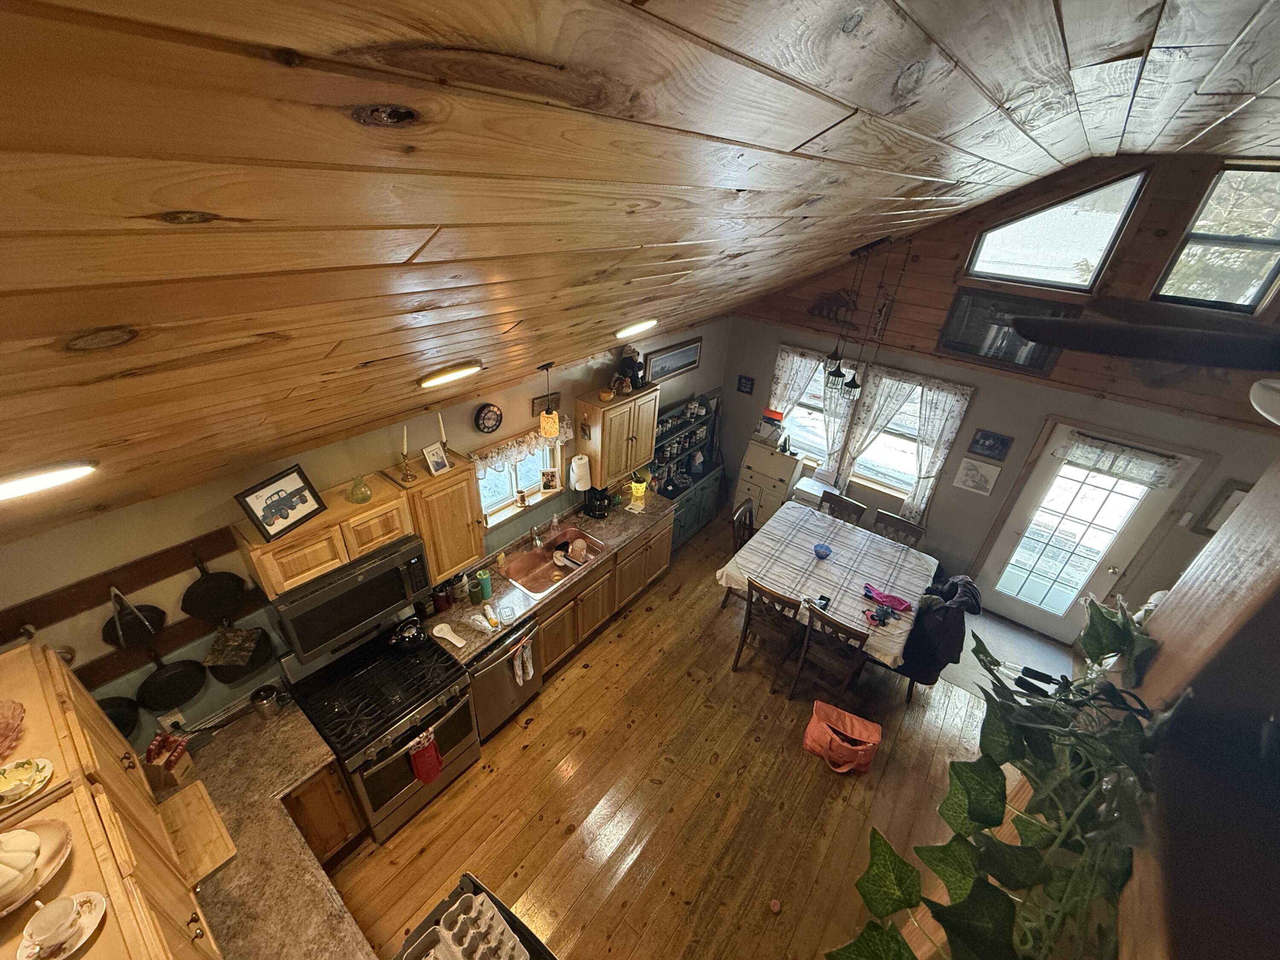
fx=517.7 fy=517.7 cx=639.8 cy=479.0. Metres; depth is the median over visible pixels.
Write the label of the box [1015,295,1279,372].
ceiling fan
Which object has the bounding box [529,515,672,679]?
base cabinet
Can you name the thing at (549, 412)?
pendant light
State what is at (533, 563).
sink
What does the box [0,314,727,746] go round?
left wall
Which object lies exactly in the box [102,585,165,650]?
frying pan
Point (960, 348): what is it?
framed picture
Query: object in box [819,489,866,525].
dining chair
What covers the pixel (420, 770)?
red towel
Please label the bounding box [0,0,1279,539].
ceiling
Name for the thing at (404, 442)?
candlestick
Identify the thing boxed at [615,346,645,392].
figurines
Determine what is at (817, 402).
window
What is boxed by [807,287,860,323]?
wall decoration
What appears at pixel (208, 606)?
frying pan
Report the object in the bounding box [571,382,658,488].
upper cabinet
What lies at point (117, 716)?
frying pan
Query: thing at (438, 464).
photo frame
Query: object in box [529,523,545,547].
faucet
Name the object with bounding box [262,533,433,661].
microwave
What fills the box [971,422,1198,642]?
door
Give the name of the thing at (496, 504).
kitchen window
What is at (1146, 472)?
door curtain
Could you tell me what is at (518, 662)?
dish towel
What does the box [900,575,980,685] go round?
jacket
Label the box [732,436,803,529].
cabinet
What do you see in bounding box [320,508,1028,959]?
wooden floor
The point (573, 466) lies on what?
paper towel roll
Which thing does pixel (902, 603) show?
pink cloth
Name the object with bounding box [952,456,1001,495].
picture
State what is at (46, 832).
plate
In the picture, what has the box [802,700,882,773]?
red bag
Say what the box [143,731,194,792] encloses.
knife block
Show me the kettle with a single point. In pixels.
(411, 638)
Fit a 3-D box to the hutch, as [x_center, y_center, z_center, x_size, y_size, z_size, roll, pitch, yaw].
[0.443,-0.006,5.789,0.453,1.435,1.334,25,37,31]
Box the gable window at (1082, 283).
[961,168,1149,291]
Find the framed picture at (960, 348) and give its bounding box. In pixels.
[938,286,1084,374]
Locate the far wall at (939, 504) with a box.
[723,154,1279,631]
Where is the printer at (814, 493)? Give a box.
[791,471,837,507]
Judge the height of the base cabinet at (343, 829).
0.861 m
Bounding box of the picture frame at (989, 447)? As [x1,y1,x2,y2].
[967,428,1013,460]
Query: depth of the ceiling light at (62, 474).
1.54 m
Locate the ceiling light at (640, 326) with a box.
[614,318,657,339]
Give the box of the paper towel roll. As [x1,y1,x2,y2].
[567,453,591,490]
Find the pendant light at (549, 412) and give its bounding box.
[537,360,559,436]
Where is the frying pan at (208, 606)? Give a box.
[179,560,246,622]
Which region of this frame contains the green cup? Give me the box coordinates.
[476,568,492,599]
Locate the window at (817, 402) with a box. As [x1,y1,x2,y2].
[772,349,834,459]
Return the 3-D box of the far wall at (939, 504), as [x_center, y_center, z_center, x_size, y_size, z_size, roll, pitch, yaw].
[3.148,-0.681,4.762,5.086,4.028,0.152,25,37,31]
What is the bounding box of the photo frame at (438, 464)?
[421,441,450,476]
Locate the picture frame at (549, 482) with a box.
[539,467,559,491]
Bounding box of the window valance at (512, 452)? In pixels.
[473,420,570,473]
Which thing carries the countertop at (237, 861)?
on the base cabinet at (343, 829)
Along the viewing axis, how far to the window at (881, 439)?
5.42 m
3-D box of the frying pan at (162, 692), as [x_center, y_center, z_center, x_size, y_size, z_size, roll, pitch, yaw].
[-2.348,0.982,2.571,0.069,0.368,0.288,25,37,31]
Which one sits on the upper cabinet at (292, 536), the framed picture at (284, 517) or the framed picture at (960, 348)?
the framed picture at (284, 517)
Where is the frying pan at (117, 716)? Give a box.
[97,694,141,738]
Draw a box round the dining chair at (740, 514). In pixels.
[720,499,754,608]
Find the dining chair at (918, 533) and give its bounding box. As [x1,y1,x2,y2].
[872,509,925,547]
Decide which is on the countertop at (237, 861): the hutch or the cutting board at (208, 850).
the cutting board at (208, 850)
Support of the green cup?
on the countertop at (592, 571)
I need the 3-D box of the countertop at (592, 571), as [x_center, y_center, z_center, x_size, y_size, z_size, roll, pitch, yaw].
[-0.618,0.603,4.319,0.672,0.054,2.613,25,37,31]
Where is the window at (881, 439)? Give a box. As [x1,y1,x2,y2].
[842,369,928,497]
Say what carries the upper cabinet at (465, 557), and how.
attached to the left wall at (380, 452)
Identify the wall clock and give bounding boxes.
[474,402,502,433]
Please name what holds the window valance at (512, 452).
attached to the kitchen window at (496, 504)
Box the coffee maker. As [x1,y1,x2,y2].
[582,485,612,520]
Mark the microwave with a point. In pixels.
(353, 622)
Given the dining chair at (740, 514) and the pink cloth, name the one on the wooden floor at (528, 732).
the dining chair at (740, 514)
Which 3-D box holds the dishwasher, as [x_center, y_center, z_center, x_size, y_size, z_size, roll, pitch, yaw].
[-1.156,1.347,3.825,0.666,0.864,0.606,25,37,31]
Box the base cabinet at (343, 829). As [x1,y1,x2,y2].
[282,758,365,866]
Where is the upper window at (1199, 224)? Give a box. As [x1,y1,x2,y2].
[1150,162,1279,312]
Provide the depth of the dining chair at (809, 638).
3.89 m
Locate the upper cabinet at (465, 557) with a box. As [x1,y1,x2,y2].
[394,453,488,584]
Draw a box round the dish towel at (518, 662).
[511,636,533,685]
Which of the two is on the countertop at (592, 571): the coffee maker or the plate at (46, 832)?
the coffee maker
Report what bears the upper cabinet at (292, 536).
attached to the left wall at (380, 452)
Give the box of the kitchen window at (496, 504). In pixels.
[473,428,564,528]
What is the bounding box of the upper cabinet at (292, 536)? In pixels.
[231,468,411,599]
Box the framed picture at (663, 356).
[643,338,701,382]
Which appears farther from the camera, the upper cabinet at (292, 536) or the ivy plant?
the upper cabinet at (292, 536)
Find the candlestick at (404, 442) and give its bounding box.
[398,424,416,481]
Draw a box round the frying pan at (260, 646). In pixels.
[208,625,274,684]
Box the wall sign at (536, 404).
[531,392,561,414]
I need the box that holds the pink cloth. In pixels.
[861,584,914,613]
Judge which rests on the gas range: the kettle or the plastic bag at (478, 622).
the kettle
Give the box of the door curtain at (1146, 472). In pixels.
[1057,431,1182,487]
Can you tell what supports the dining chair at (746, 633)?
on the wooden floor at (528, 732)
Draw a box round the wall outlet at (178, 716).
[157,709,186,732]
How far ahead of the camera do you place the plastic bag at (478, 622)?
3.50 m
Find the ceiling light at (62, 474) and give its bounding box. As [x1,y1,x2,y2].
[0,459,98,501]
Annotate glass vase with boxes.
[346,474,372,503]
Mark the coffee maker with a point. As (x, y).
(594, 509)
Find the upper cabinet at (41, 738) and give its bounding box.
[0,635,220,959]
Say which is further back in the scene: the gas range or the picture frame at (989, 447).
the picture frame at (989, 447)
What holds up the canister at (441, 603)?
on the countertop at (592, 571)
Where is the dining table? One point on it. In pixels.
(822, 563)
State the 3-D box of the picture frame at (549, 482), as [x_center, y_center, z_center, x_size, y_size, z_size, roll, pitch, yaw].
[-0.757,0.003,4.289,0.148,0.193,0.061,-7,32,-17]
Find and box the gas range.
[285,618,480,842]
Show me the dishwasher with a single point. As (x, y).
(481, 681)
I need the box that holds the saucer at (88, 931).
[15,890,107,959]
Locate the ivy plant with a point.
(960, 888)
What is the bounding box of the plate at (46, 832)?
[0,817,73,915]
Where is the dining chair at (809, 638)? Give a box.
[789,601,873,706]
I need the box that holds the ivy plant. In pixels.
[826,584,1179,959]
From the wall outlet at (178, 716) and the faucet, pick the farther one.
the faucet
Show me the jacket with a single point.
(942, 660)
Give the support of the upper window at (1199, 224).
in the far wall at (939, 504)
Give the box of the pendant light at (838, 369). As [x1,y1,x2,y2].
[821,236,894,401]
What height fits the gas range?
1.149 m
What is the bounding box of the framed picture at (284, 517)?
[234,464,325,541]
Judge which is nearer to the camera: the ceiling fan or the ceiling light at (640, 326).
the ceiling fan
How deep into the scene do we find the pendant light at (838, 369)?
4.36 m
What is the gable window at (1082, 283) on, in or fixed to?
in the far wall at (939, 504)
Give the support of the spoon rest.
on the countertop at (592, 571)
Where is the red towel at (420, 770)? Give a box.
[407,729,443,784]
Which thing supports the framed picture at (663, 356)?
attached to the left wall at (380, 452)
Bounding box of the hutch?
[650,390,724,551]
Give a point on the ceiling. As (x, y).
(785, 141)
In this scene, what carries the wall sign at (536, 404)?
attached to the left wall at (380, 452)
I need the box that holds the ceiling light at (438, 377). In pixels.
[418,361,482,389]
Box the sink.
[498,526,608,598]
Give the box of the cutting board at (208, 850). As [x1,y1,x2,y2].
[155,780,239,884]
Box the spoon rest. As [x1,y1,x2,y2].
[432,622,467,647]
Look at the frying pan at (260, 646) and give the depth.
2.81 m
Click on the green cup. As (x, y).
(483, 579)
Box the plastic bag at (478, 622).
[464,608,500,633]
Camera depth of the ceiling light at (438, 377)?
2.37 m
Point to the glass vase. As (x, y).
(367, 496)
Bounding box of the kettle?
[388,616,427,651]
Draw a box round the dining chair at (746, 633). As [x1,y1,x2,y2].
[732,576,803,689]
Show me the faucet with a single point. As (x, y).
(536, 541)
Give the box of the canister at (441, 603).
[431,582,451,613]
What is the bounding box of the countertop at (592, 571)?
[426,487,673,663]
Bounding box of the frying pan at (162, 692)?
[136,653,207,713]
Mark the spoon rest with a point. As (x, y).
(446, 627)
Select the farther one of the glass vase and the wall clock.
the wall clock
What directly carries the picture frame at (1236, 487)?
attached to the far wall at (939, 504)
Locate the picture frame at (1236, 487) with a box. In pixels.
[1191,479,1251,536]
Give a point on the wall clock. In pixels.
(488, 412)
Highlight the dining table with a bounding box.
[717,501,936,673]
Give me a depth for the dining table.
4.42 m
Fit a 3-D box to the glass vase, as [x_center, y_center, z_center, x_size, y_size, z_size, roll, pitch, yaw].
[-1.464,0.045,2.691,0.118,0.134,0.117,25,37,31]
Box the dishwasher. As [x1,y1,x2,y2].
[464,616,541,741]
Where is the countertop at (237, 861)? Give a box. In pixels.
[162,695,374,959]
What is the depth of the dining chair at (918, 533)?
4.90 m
┄┄┄┄┄┄
Copy the records above exactly, starting at the line that contains "Draw a box round the dining chair at (746, 633)." and ending at the last line, and leave out all earlier lines.

# Solution to the exercise
Draw a box round the dining chair at (746, 633). As [x1,y1,x2,y2].
[732,576,803,689]
Show me the faucet with a single point. As (x, y).
(536, 541)
Give the box of the canister at (441, 603).
[431,582,451,613]
What is the bounding box of the countertop at (592, 571)?
[426,487,673,663]
Bounding box of the frying pan at (162, 692)?
[136,653,207,713]
Mark the spoon rest with a point. As (x, y).
(446, 627)
Select the farther one of the glass vase and the wall clock.
the wall clock
What directly carries the picture frame at (1236, 487)?
attached to the far wall at (939, 504)
Locate the picture frame at (1236, 487) with a box. In pixels.
[1191,479,1251,536]
Give a point on the wall clock. In pixels.
(488, 412)
Highlight the dining table with a bounding box.
[717,501,936,673]
Give me a depth for the dining table.
4.42 m
Fit a 3-D box to the glass vase, as [x_center, y_center, z_center, x_size, y_size, z_size, roll, pitch, yaw].
[-1.464,0.045,2.691,0.118,0.134,0.117,25,37,31]
Box the dishwasher. As [x1,y1,x2,y2].
[464,616,541,741]
Where is the countertop at (237, 861)? Give a box. In pixels.
[162,695,374,959]
What is the depth of the dining chair at (918, 533)?
4.90 m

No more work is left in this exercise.